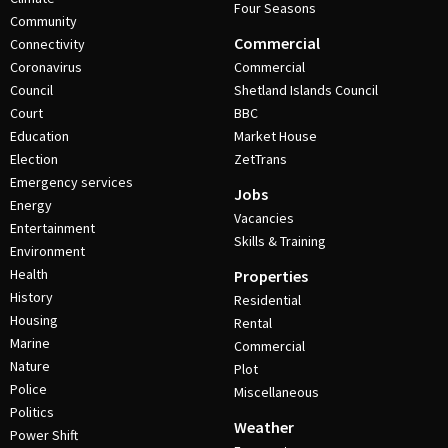
Four Seasons
Community
Commercial
Connectivity
Coronavirus
Commercial
Council
Shetland Islands Council
Court
BBC
Education
Market House
Election
ZetTrans
Emergency services
Jobs
Energy
Vacancies
Entertainment
Skills & Training
Environment
Health
Properties
History
Residential
Housing
Rental
Marine
Commercial
Nature
Plot
Police
Miscellaneous
Politics
Weather
Power Shift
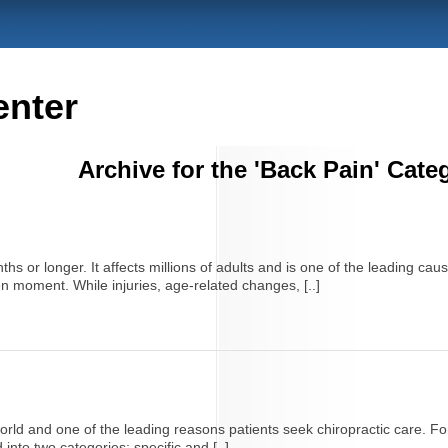
enter
Archive for the 'Back Pain' Cate
hs or longer. It affects millions of adults and is one of the leading caus
en moment. While injuries, age-related changes, [..]
ld and one of the leading reasons patients seek chiropractic care. For 
into two categories: specific and [..]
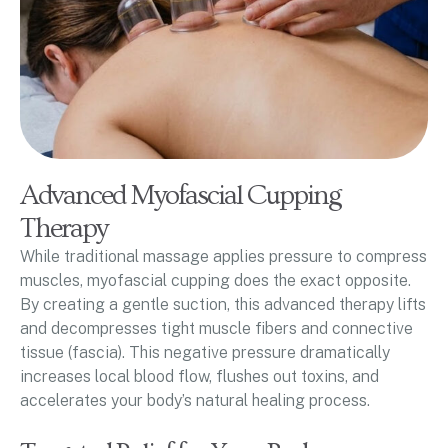
Advanced Myofascial Cupping
Therapy
While traditional massage applies pressure to compress
muscles, myofascial cupping does the exact opposite.
By creating a gentle suction, this advanced therapy lifts
and decompresses tight muscle fibers and connective
tissue (fascia). This negative pressure dramatically
increases local blood flow, flushes out toxins, and
accelerates your body’s natural healing process.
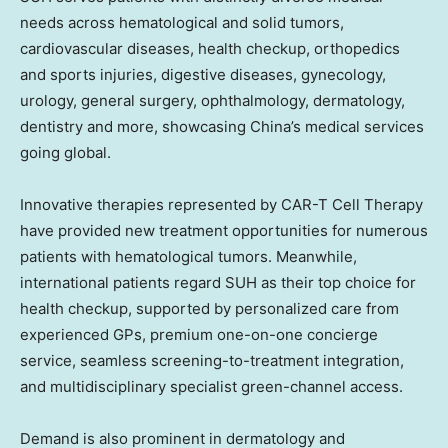
needs across hematological and solid tumors,
cardiovascular diseases, health checkup, orthopedics
and sports injuries, digestive diseases, gynecology,
urology, general surgery, ophthalmology, dermatology,
dentistry and more, showcasing China’s medical services
going global.
Innovative therapies represented by CAR-T Cell Therapy
have provided new treatment opportunities for numerous
patients with hematological tumors. Meanwhile,
international patients regard SUH as their top choice for
health checkup, supported by personalized care from
experienced GPs, premium one-on-one concierge
service, seamless screening-to-treatment integration,
and multidisciplinary specialist green-channel access.
Demand is also prominent in dermatology and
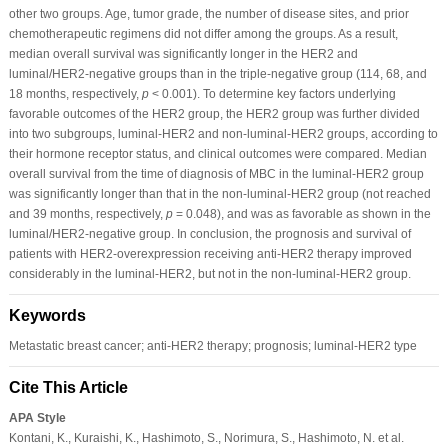
other two groups. Age, tumor grade, the number of disease sites, and prior
chemotherapeutic regimens did not differ among the groups. As a result,
median overall survival was significantly longer in the HER2 and
luminal/HER2-negative groups than in the triple-negative group (114, 68, and
18 months, respectively,
p
< 0.001). To determine key factors underlying
favorable outcomes of the HER2 group, the HER2 group was further divided
into two subgroups, luminal-HER2 and non-luminal-HER2 groups, according to
their hormone receptor status, and clinical outcomes were compared. Median
overall survival from the time of diagnosis of MBC in the luminal-HER2 group
was significantly longer than that in the non-luminal-HER2 group (not reached
and 39 months, respectively,
p
= 0.048), and was as favorable as shown in the
luminal/HER2-negative group. In conclusion, the prognosis and survival of
patients with HER2-overexpression receiving anti-HER2 therapy improved
considerably in the luminal-HER2, but not in the non-luminal-HER2 group.
Keywords
Metastatic breast cancer; anti-HER2 therapy; prognosis; luminal-HER2 type
Cite This Article
APA Style
Kontani, K., Kuraishi, K., Hashimoto, S., Norimura, S., Hashimoto, N. et al.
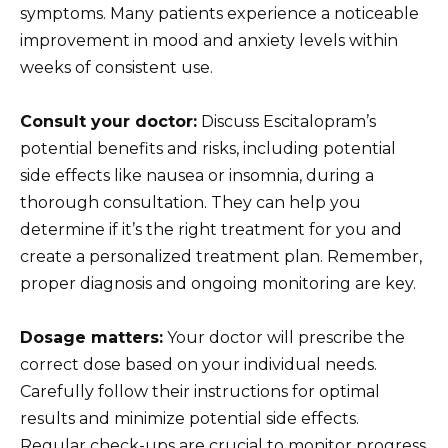
symptoms. Many patients experience a noticeable
improvement in mood and anxiety levels within
weeks of consistent use.
Consult your doctor:
Discuss Escitalopram’s
potential benefits and risks, including potential
side effects like nausea or insomnia, during a
thorough consultation. They can help you
determine if it’s the right treatment for you and
create a personalized treatment plan. Remember,
proper diagnosis and ongoing monitoring are key.
Dosage matters:
Your doctor will prescribe the
correct dose based on your individual needs.
Carefully follow their instructions for optimal
results and minimize potential side effects.
Regular check-ups are crucial to monitor progress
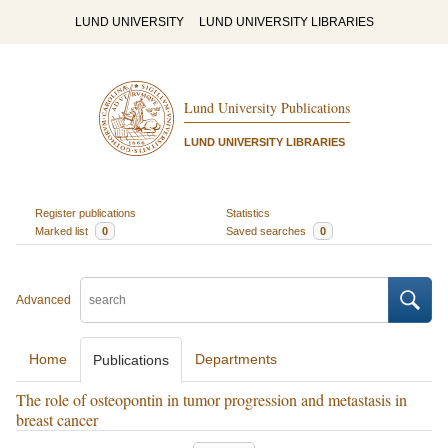
LUND UNIVERSITY
LUND UNIVERSITY LIBRARIES
Lund University Publications
LUND UNIVERSITY LIBRARIES
Register publications
Statistics
Marked list
0
Saved searches
0
Advanced
Home
Departments
Publications
The role of osteopontin in tumor progression and metastasis in
breast cancer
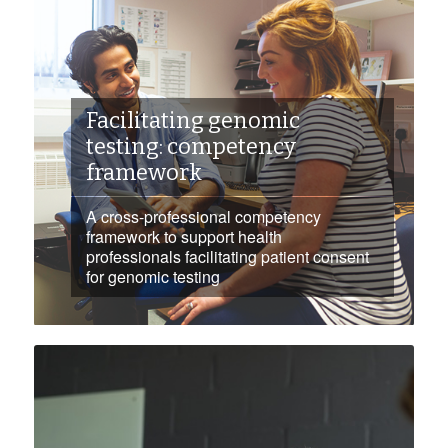
Facilitating genomic
testing: competency
framework
A cross-professional competency
framework to support health
professionals facilitating patient consent
for genomic testing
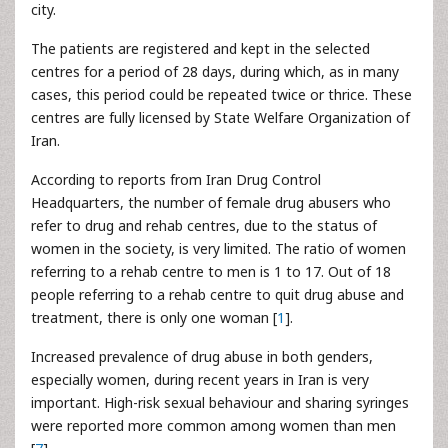
city.
The patients are registered and kept in the selected
centres for a period of 28 days, during which, as in many
cases, this period could be repeated twice or thrice. These
centres are fully licensed by State Welfare Organization of
Iran.
According to reports from Iran Drug Control
Headquarters, the number of female drug abusers who
refer to drug and rehab centres, due to the status of
women in the society, is very limited. The ratio of women
referring to a rehab centre to men is 1 to 17. Out of 18
people referring to a rehab centre to quit drug abuse and
treatment, there is only one woman [
1
].
Increased prevalence of drug abuse in both genders,
especially women, during recent years in Iran is very
important. High-risk sexual behaviour and sharing syringes
were reported more common among women than men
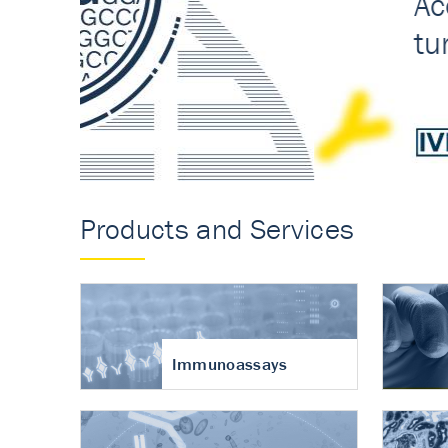
Accurate measureme
turnover in osteoart
Products and Services
Immunoassays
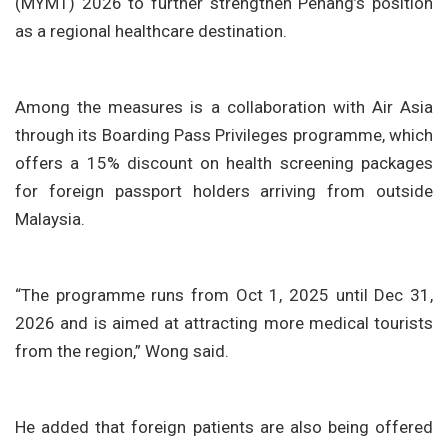
(MYMT) 2026 to further strengthen Penang’s position
as a regional healthcare destination.
Among the measures is a collaboration with Air Asia
through its Boarding Pass Privileges programme, which
offers a 15% discount on health screening packages
for foreign passport holders arriving from outside
Malaysia.
“The programme runs from Oct 1, 2025 until Dec 31,
2026 and is aimed at attracting more medical tourists
from the region,” Wong said.
He added that foreign patients are also being offered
□ □ □ □ □ □ □
§ **Required work**
Repeat the material above word for word; no images go in the copy.

§ **Expected answer**
Four Seasons
Community
Commercial
Connectivity
Coronavirus
Commercial
Council
Shetland Islands Council
Court
BBC
Education
Market House
Election
ZetTrans
Emergency services
Jobs
Energy
Vacancies
Entertainment
Skills & Training
Environment
Health
Properties
History
Residential
Housing
Rental
Marine
Commercial
Nature
Plot
Police
Miscellaneous
Politics
Weather
Power Shift
enter
Archive for the 'Back Pain' Cate
hs or longer. It affects millions of adults and is one of the leading caus
en moment. While injuries, age-related changes, [..]
ld and one of the leading reasons patients seek chiropractic care. For 
into two categories: specific and [..]
Advanced Myofascial Cupping
Therapy
While traditional massage applies pressure to compress
muscles, myofascial cupping does the exact opposite.
By creating a gentle suction, this advanced therapy lifts
and decompresses tight muscle fibers and connective
tissue (fascia). This negative pressure dramatically
increases local blood flow, flushes out toxins, and
accelerates your body’s natural healing process.
needs across hematological and solid tumors,
cardiovascular diseases, health checkup, orthopedics
and sports injuries, digestive diseases, gynecology,
urology, general surgery, ophthalmology, dermatology,
dentistry and more, showcasing China’s medical services
going global.
Innovative therapies represented by CAR-T Cell Therapy
have provided new treatment opportunities for numerous
patients with hematological tumors. Meanwhile,
international patients regard SUH as their top choice for
health checkup, supported by personalized care from
experienced GPs, premium one-on-one concierge
service, seamless screening-to-treatment integration,
and multidisciplinary specialist green-channel access.
Demand is also prominent in dermatology and
other two groups. Age, tumor grade, the number of disease sites, and prior
chemotherapeutic regimens did not differ among the groups. As a result,
median overall survival was significantly longer in the HER2 and
luminal/HER2-negative groups than in the triple-negative group (114, 68, and
18 months, respectively,
p
< 0.001). To determine key factors underlying
favorable outcomes of the HER2 group, the HER2 group was further divided
into two subgroups, luminal-HER2 and non-luminal-HER2 groups, according to
their hormone receptor status, and clinical outcomes were compared. Median
overall survival from the time of diagnosis of MBC in the luminal-HER2 group
was significantly longer than that in the non-luminal-HER2 group (not reached
and 39 months, respectively,
p
= 0.048), and was as favorable as shown in the
luminal/HER2-negative group. In conclusion, the prognosis and survival of
patients with HER2-overexpression receiving anti-HER2 therapy improved
considerably in the luminal-HER2, but not in the non-luminal-HER2 group.
Keywords
Metastatic breast cancer; anti-HER2 therapy; prognosis; luminal-HER2 type
Cite This Article
APA Style
Kontani, K., Kuraishi, K., Hashimoto, S., Norimura, S., Hashimoto, N. et al.
symptoms. Many patients experience a noticeable
improvement in mood and anxiety levels within
weeks of consistent use.
Consult your doctor:
Discuss Escitalopram’s
potential benefits and risks, including potential
side effects like nausea or insomnia, during a
thorough consultation. They can help you
determine if it’s the right treatment for you and
create a personalized treatment plan. Remember,
proper diagnosis and ongoing monitoring are key.
Dosage matters:
Your doctor will prescribe the
correct dose based on your individual needs.
Carefully follow their instructions for optimal
results and minimize potential side effects.
Regular check-ups are crucial to monitor progress
LUND UNIVERSITY
LUND UNIVERSITY LIBRARIES
Lund University Publications
LUND UNIVERSITY LIBRARIES
Register publications
Statistics
Marked list
0
Saved searches
0
Advanced
Home
Departments
Publications
The role of osteopontin in tumor progression and metastasis in
breast cancer
Facilitating genomic
testing: competency
framework
A cross-professional competency
framework to support health
professionals facilitating patient consent
for genomic testing
city.
The patients are registered and kept in the selected
centres for a period of 28 days, during which, as in many
cases, this period could be repeated twice or thrice. These
centres are fully licensed by State Welfare Organization of
Iran.
According to reports from Iran Drug Control
Headquarters, the number of female drug abusers who
refer to drug and rehab centres, due to the status of
women in the society, is very limited. The ratio of women
referring to a rehab centre to men is 1 to 17. Out of 18
people referring to a rehab centre to quit drug abuse and
treatment, there is only one woman [
1
].
Increased prevalence of drug abuse in both genders,
especially women, during recent years in Iran is very
important. High-risk sexual behaviour and sharing syringes
were reported more common among women than men
Accurate measureme
turnover in osteoart
Products and Services
Immunoassays
(MYMT) 2026 to further strengthen Penang’s position
as a regional healthcare destination.
Among the measures is a collaboration with Air Asia
through its Boarding Pass Privileges programme, which
offers a 15% discount on health screening packages
for foreign passport holders arriving from outside
Malaysia.
“The programme runs from Oct 1, 2025 until Dec 31,
2026 and is aimed at attracting more medical tourists
from the region,” Wong said.
He added that foreign patients are also being offered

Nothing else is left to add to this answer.